Performance thoughts

I got curious about this, because it sure does look expensive. It’s not as bad as it might seem. I translated this naively to Go, and in Go, the compiler is smart enough to manage the temporary strings used to build the new string, in the non-carry case, without needing to allocate those temporaries. As such, it’s just one allocation per loop, or close to it.
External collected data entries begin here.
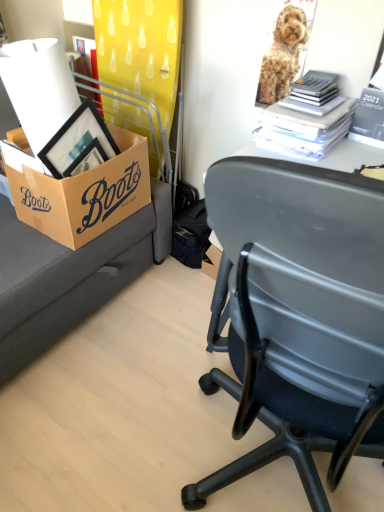
The image size is (384, 512). What are the coordinates of `brown cardboard box at left` in the screenshot? It's located at (80, 191).

The width and height of the screenshot is (384, 512). What do you see at coordinates (307, 118) in the screenshot?
I see `white paper stack at upper right, which is the second book in right-to-left order` at bounding box center [307, 118].

This screenshot has height=512, width=384. What are the coordinates of `golden fur dog at upper right` in the screenshot? It's located at (283, 55).

Choose the correct answer: Is brown cardboard box at left inside golden fur dog at upper right or outside it?

The correct answer is: outside.

How far apart are brown cardboard box at left and golden fur dog at upper right?

27.78 inches.

Would you consider brown cardboard box at left to be distant from golden fur dog at upper right?

No, there isn't a large distance between brown cardboard box at left and golden fur dog at upper right.

Is white paper stack at upper right, which ranks as the 1th book in left-to-right order, to the left of brown cardboard box at left from the viewer's perspective?

No, white paper stack at upper right, which ranks as the 1th book in left-to-right order, is not to the left of brown cardboard box at left.

Measure the distance between white paper stack at upper right, which ranks as the 1th book in left-to-right order, and brown cardboard box at left.

white paper stack at upper right, which ranks as the 1th book in left-to-right order, and brown cardboard box at left are 24.52 inches apart.

From the image's perspective, is white paper stack at upper right, which is the second book in right-to-left order, under brown cardboard box at left?

Incorrect, from the image's perspective, white paper stack at upper right, which is the second book in right-to-left order, is higher than brown cardboard box at left.

Where is `the 2nd book above the brown cardboard box at left (from the image's perspective)`? The width and height of the screenshot is (384, 512). the 2nd book above the brown cardboard box at left (from the image's perspective) is located at coordinates (307, 118).

Considering the sizes of objects brown cardboard box at left and white paper stack at upper right, which is the second book in right-to-left order, in the image provided, who is shorter, brown cardboard box at left or white paper stack at upper right, which is the second book in right-to-left order,?

With less height is white paper stack at upper right, which is the second book in right-to-left order.

From the image's perspective, starting from the brown cardboard box at left, which book is the 2nd one above? Please provide its 2D coordinates.

[(307, 118)]

Would you consider brown cardboard box at left to be distant from white paper stack at upper right, which is the second book in right-to-left order?

brown cardboard box at left is near white paper stack at upper right, which is the second book in right-to-left order, not far away.

From the picture: From a real-world perspective, is brown cardboard box at left on top of white paper stack at upper right, which ranks as the 1th book in left-to-right order?

No, from a real-world perspective, brown cardboard box at left is not on top of white paper stack at upper right, which ranks as the 1th book in left-to-right order.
If you do it with hex digits, you start seeing that climb up, because carrying happens one time in 16 instead of one time in 36. On the other hand, doing this the way anyone would normally do it (using an array of bytes and incrementing them there) is about 20x faster. The new version used a year later, using nice fast integer counting, and then formatting the results, is dramatically slower. It’s not quite a fair comparison, but in Go, it came out around 10x slower for the 2^128 case (but only 5x slower if you only used one uint32). This is probably because most of what it’s doing is regenerating the same values it just generated last time – in practice, the number of changes is very close to exactly one in the last position (it only exceeds that 1/16 of the time, after all), and just altering that is a lot less work than redoing the formatting.


Everything in this code is wrong. You couldn’t fix this just by fixing one or two or three bugs. Even just granting the infinitely fast computer (with infinite storage; the original article has the GUIDs written to a file named c:\temp\scanner\guids.txt), you would have to fix at least five different bugs before this would do what it’s nominally supposed to do.
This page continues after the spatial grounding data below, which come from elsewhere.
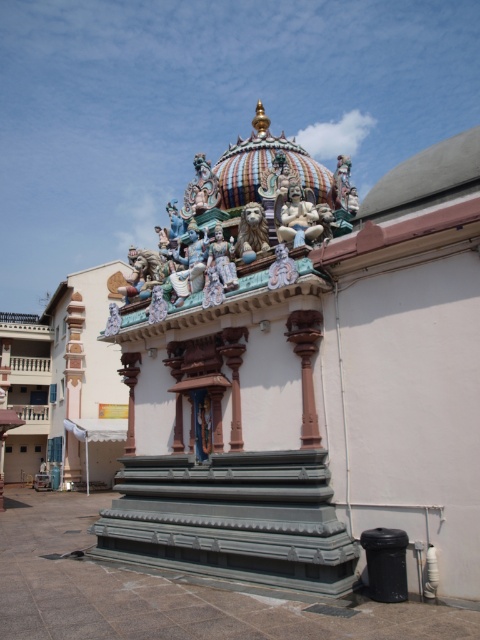
You are standing in front of the temple and want to know the distance to a specific point marked at coordinates point (312, 237). Can you estimate how far that point is from your current position?

The point (312, 237) is 36.16 meters away from the camera, so the distance from your current position to that point is approximately 36.16 meters.

You are an architect visiting this temple and want to know the spatial relationship between the polished white statue at center and the matte gold lion at center. Which one is positioned higher in the structure?

The polished white statue at center is located above the matte gold lion at center, so it is positioned higher in the structure.

You are an architect visiting the temple and want to create a scale model of the temple. You need to know which of the two central statues, the polished white statue at center or the matte gold lion at center, requires more materials due to its size. Which one should you allocate more resources to?

The polished white statue at center is larger in size than the matte gold lion at center, so you should allocate more resources to the polished white statue at center for the scale model.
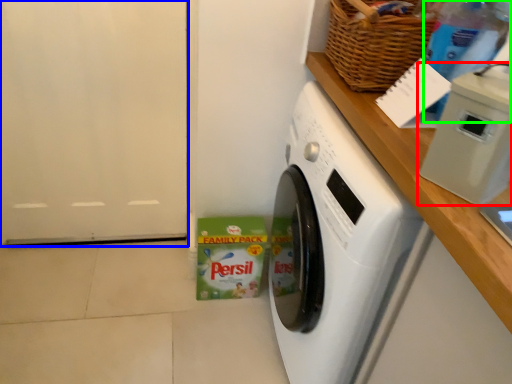
Question: Based on their relative distances, which object is farther from appliance (highlighted by a red box)? Choose from door (highlighted by a blue box) and bottle (highlighted by a green box).

Choices:
 (A) door
 (B) bottle

Answer: (A)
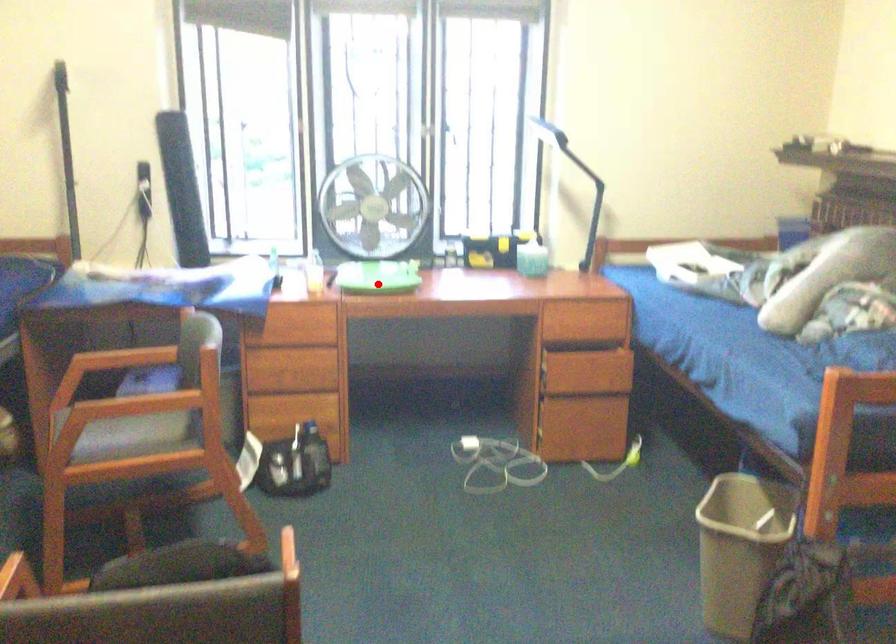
You might wonder why the person who wrote this question would completely ignore all the explanations of why this can’t actually be done, and the ethical questions about running a few quintillion queries against someone’s web server after they told you no, and then go ask the exact same question of Raymond Chen over a year later. But once you look at the code, it becomes clear; this is not a single isolated misunderstanding. Every part of this is wrong because someone looked around for a thing that could conceivably be an answer to part of a question and threw it in. There is no overall cognitive model of the problem or the solution.

Strings have both letters and numbers? It’s letters and numbers, so it’s [a-z0-9]. Starting point? Obviously all zeroes. But these questions weren’t connected with each other in the writer’s mind. The all zeroes starting point, and the comment in the text about ending with an all-f value, were not related to the decision to use the entire alphabet followed by the digits. Number of things to iterate? Look up some random blog post somewhere claiming a total number of GUIDs, generate that many, without connecting that in any way to the generation process, or considering whether that answer’s context fits the actual problem space. Floating point math? Floats are just numbers that can hold really big values. Nevermind that, at this scale, the smallest value that you can increment something by and get it to change is 2^70; it’s a number that can express values this big, therefore it can express every value this big.

Anyone can make a mistake. Anyone can make several mistakes. But looking at this code, we see something much deeper than mere “mistakes”. A mistake is when you have a mental model of a thing, and there is a flaw in that model, or you execute part of your design wrong. This code doesn’t reflect a flawed model; it reflects either no model or several models being used interchangeably. It’s not exactly iterating through a fixed range of values, it’s not exactly iterating until a counter ticks over, it’s a mix of both of those. It’s not generating hex strings, even though the writer sort of understands that the maximum value should look like ffff....

It’s also hypnotic. I thought I was done with this and then noticed the NextLetter name. My guess, having dealt with code like this before, is that originally the code was trying to do something like assigning the next letter after a given letter to a single position in the string, but that didn’t handle carrying, and that’s why we get this elaborate recursive solution.